Mr. Cobb was also an active, humble, and devoted Christian, seeking the prosperity of feeble churches; laboring to promote the benevolent institutions of the day; punctual in his attendance at prayer meetings, and anxious to aid the inquiring sinner; watchful for the eternal interests of those under his charge; mild and amiable in his deportment; and, in the general tenor of his life and character an example of consistent piety.

His last sickness and death were peaceful, yea triumphant.

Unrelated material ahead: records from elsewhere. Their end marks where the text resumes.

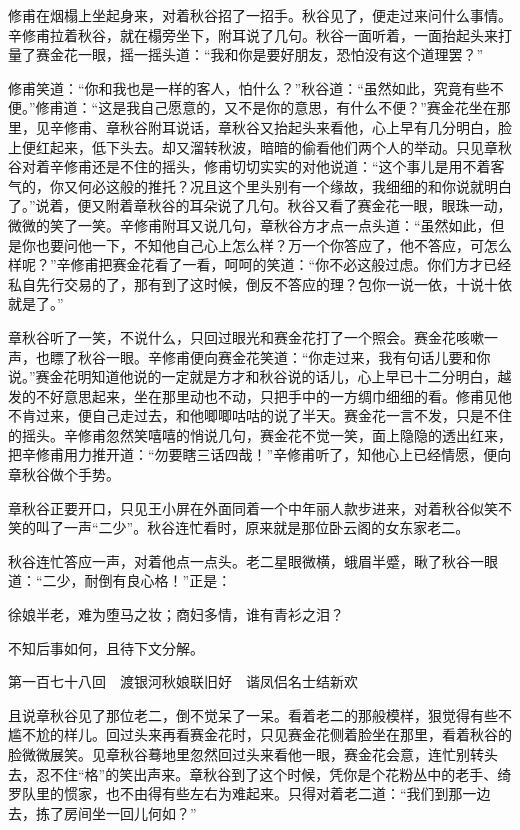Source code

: \documentclass[12pt,UTF8]{ctexbook}
\begin{document}
{{{修甫在烟榻上坐起身来，对着秋谷招了一招手。秋谷见了，便走过来问什么事情。辛修甫拉着秋谷，就在榻旁坐下，附耳说了几句。秋谷一面听着，一面抬起头来打量了赛金花一眼，摇一摇头道：“我和你是要好朋友，恐怕没有这个道理罢？”

修甫笑道：“你和我也是一样的客人，怕什么？”秋谷道：“虽然如此，究竟有些不便。”修甫道：“这是我自己愿意的，又不是你的意思，有什么不便？”赛金花坐在那里，见辛修甫、章秋谷附耳说话，章秋谷又抬起头来看他，心上早有几分明白，脸上便红起来，低下头去。却又溜转秋波，暗暗的偷看他们两个人的举动。只见章秋谷对着辛修甫还是不住的摇头，修甫切切实实的对他说道：“这个事儿是用不着客气的，你又何必这般的推托？况且这个里头别有一个缘故，我细细的和你说就明白了。”说着，便又附着章秋谷的耳朵说了几句。秋谷又看了赛金花一眼，眼珠一动，微微的笑了一笑。辛修甫附耳又说几句，章秋谷方才点一点头道：“虽然如此，但是你也要问他一下，不知他自己心上怎么样？万一个你答应了，他不答应，可怎么样呢？”辛修甫把赛金花看了一看，呵呵的笑道：“你不必这般过虑。你们方才已经私自先行交易的了，那有到了这时候，倒反不答应的理？包你一说一依，十说十依就是了。”

章秋谷听了一笑，不说什么，只回过眼光和赛金花打了一个照会。赛金花咳嗽一声，也瞟了秋谷一眼。辛修甫便向赛金花笑道：“你走过来，我有句话儿要和你说。”赛金花明知道他说的一定就是方才和秋谷说的话儿，心上早已十二分明白，越发的不好意思起来，坐在那里动也不动，只把手中的一方绸巾细细的看。修甫见他不肯过来，便自己走过去，和他唧唧咕咕的说了半天。赛金花一言不发，只是不住的摇头。辛修甫忽然笑嘻嘻的悄说几句，赛金花不觉一笑，面上隐隐的透出红来，把辛修甫用力推开道：“勿要瞎三话四哉！”辛修甫听了，知他心上已经情愿，便向章秋谷做个手势。

章秋谷正要开口，只见王小屏在外面同着一个中年丽人款步进来，对着秋谷似笑不笑的叫了一声“二少”。秋谷连忙看时，原来就是那位卧云阁的女东家老二。

秋谷连忙答应一声，对着他点一点头。老二星眼微横，蛾眉半蹙，瞅了秋谷一眼道：“二少，耐倒有良心格！”正是：

徐娘半老，难为堕马之妆；商妇多情，谁有青衫之泪？

不知后事如何，且待下文分解。





第一百七十八回　渡银河秋娘联旧好　谐凤侣名士结新欢





且说章秋谷见了那位老二，倒不觉呆了一呆。看着老二的那般模样，狠觉得有些不尴不尬的样儿。回过头来再看赛金花时，只见赛金花侧着脸坐在那里，看着秋谷的脸微微展笑。见章秋谷蓦地里忽然回过头来看他一眼，赛金花会意，连忙别转头去，忍不住“格”的笑出声来。章秋谷到了这个时候，凭你是个花粉丛中的老手、绮罗队里的惯家，也不由得有些左右为难起来。只得对着老二道：“我们到那一边去，拣了房间坐一回儿何如？”

}}}
\end{document}

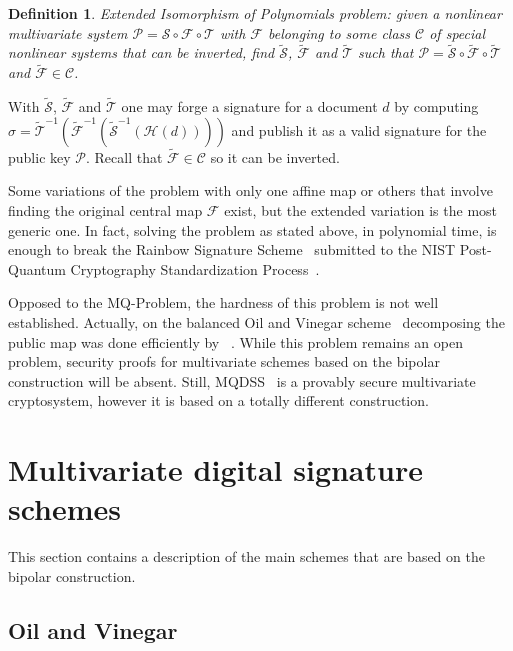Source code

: \documentclass{ufsctex/ufsctex}
\newtheorem{definition}{Definition}
\begin{document}
\begin{definition}
Extended Isomorphism of Polynomials problem: given a nonlinear multivariate
system $\mathcal{P} = \mathcal{S} \circ \mathcal{F} \circ \mathcal{T}$ with
$\mathcal{F}$ belonging to some class $\mathcal{C}$ of special nonlinear
systems that can be inverted, find $\tilde{\mathcal{S}}$, $\tilde{\mathcal{F}}$
and $\tilde{\mathcal{T}}$ such that $\mathcal{P} = \tilde{\mathcal{S}} \circ
\tilde{\mathcal{F}} \circ \tilde{\mathcal{T}}$ and $\tilde{\mathcal{F}} \in
\mathcal{C}$.
\end{definition}

With $\tilde{\mathcal{S}}$, $\tilde{\mathcal{F}}$ and $\tilde{\mathcal{T}}$ one
may forge a signature for a document $d$ by computing $\sigma =
\tilde{\mathcal{T}}^{-1}(\tilde{\mathcal{F}}^{-1}(\tilde{\mathcal{S}}^{-1}(
\mathcal{H}(d))))$ and publish it as a valid signature for the public key
$\mathcal{P}$. Recall that $\tilde{\mathcal{F}} \in \mathcal{C}$ so it can be
inverted.

Some variations of the problem with only one affine map or others that
involve finding the original central map $\mathcal{F}$ exist, but the extended
variation is the most generic one. In fact, solving the problem as stated
above, in polynomial time, is enough to break the Rainbow Signature
Scheme~\cite{ding2005rainbow} submitted to the NIST Post-Quantum Cryptography
Standardization Process~\cite{ding2017nist}.

Opposed to the MQ-Problem, the hardness of this problem is not well
established. Actually, on the balanced Oil and Vinegar
scheme~\cite{patarin1997ov} decomposing the public map was done efficiently by
~\cite{kipnis1998cryptanalysis}. While this problem remains an open problem,
security proofs for multivariate schemes based on the bipolar construction will
be absent. Still, MQDSS~\cite{chen20165} is a provably secure multivariate cryptosystem,
however it is based on a totally different construction.

\section{Multivariate digital signature schemes}\label{sec:mqschemes}

This section contains a description of the main schemes that are based on the
bipolar construction.

\subsection{Oil and Vinegar}\label{sec:ov}
\end{document}
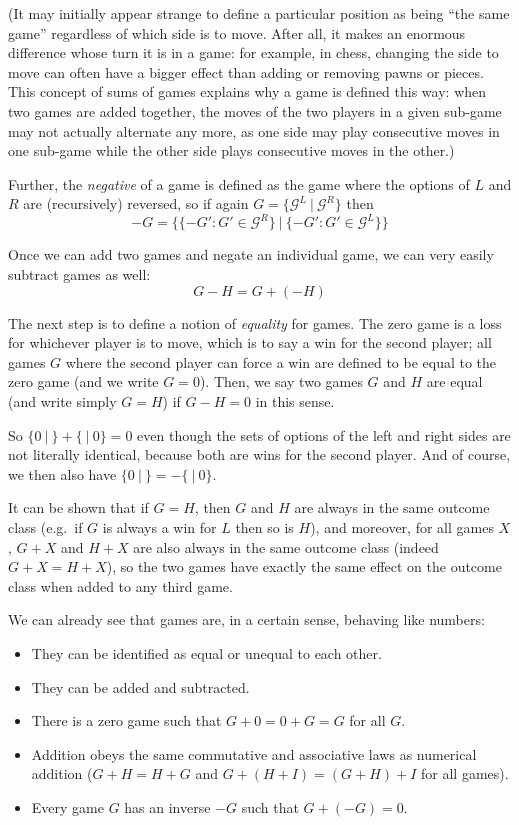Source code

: \documentclass[a4paper,twocolumn]{article}
\newcommand{\cgtgame}[2]{\{#1 \:|\: #2\}}
\begin{document}
(It may initially appear strange to define a particular position as
being ``the same game'' regardless of which side is to move. After
all, it makes an enormous difference whose turn it is in a game: for
example, in chess, changing the side to move can often have a bigger
effect than adding or removing pawns or pieces. This concept of sums
of games explains why a game is defined this way: when two games are
added together, the moves of the two players in a given sub-game may
not actually alternate any more, as one side may play consecutive
moves in one sub-game while the other side plays consecutive moves in
the other.)

Further, the \emph{negative} of a game is defined as the game where
the options of $L$ and $R$ are (recursively) reversed, so if again $G
= \cgtgame{\mathcal{G}^L}{\mathcal{G}^R}$ then $$-G = \cgtgame{\{-G' :
  G' \in \mathcal{G}^R\}}{\{-G' : G' \in \mathcal{G}^L\}}$$

Once we can add two games and negate an individual game, we can very
easily subtract games as well: $$G - H = G + (-H)$$

The next step is to define a notion of \emph{equality} for games. The
zero game is a loss for whichever player is to move, which is to say a
win for the second player; all games $G$ where the second player can
force a win are defined to be equal to the zero game (and we write $G
= 0$). Then, we say two games $G$ and $H$ are equal (and write simply
$G = H$) if $G - H = 0$ in this sense.

So $\cgtgame{0}{} + \cgtgame{}{0} = 0$ even though the sets of options
of the left and right sides are not literally identical, because both
are wins for the second player. And of course, we then also have
$\cgtgame{0}{} = -\cgtgame{}{0}$.

It can be shown that if $G = H$, then $G$ and $H$ are always in the
same outcome class (e.g.\ if $G$ is always a win for $L$ then so is
$H$), and moreover, for all games $X$, $G+X$ and $H+X$ are also always
in the same outcome class (indeed $G+X = H+X$), so the two games have
exactly the same effect on the outcome class when added to any third
game.

We can already see that games are, in a certain sense, behaving like
numbers:

\begin{itemize}
  \item They can be identified as equal or unequal to each other.
  \item They can be added and subtracted.
  \item There is a zero game such that $G + 0 = 0 + G = G$ for all $G$.
  \item Addition obeys the same commutative and associative laws as
    numerical addition ($G+H = H+G$ and $G+(H+I)=(G+H)+I$ for all
    games).
  \item Every game $G$ has an inverse $-G$ such that $G + (-G) = 0$.
\end{itemize}
\end{document}
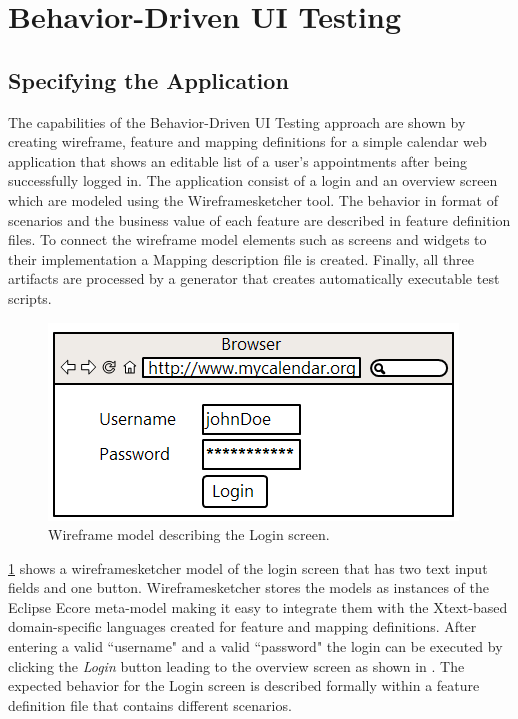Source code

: \documentclass{sig-alternate-05-2015}
\begin{document}
\section{Behavior-Driven UI Testing}\label{sec:BehaviorDrivenUITesting}
\subsection{Specifying the Application}\label{sec:SpecifyingTheApplication} 
The capabilities of the Behavior-Driven UI Testing approach are shown by creating wireframe, feature and mapping definitions for a simple calendar web application that shows an editable list of a user's appointments after being successfully logged in.
The application consist of a login and an overview screen which are modeled using the Wireframesketcher tool.
The behavior in format of scenarios and the business value of each feature are described in feature definition files.
To connect the wireframe model elements such as screens and widgets to their implementation a Mapping description file is created.
Finally, all three artifacts are processed by a generator that creates automatically executable test scripts.

\begin{figure}[h]
	\centering
	\includegraphics[width=0.8\linewidth]{Login.png}
	\caption{Wireframe model describing the Login screen.}
	\label{fig:login}
\end{figure}

\cref{fig:login} shows a wireframesketcher model of the login screen that has two text input fields and one button.
Wireframesketcher stores the models as instances of the Eclipse Ecore meta-model \cite{SBPM09} making it easy to integrate them with the Xtext-based domain-specific languages created for feature and mapping definitions.
After entering a valid ``username" and a valid ``password" the login can be executed by clicking the \textit{Login} button leading to the overview screen as shown in .
The expected behavior for the Login screen is described formally within a feature definition file that contains different scenarios.
\end{document}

“It is a glorious thing,” said he, “to die. I have been active and busy in the world– I have enjoyed life as much as anyone– God has prospered me– I have everything to bind me here– I am happy in my family– I have property enough– but how small and mean does this world appear on a sick-bed! Nothing can equal my enjoyment in the near view of heaven. My hope in Christ is worth infinitely more than all other things. The blood of Christ– the blood of Christ– none but Christ! Oh! how thankful I feel that God has provided a way that I may look forward with joy to another world, through His dear Son.”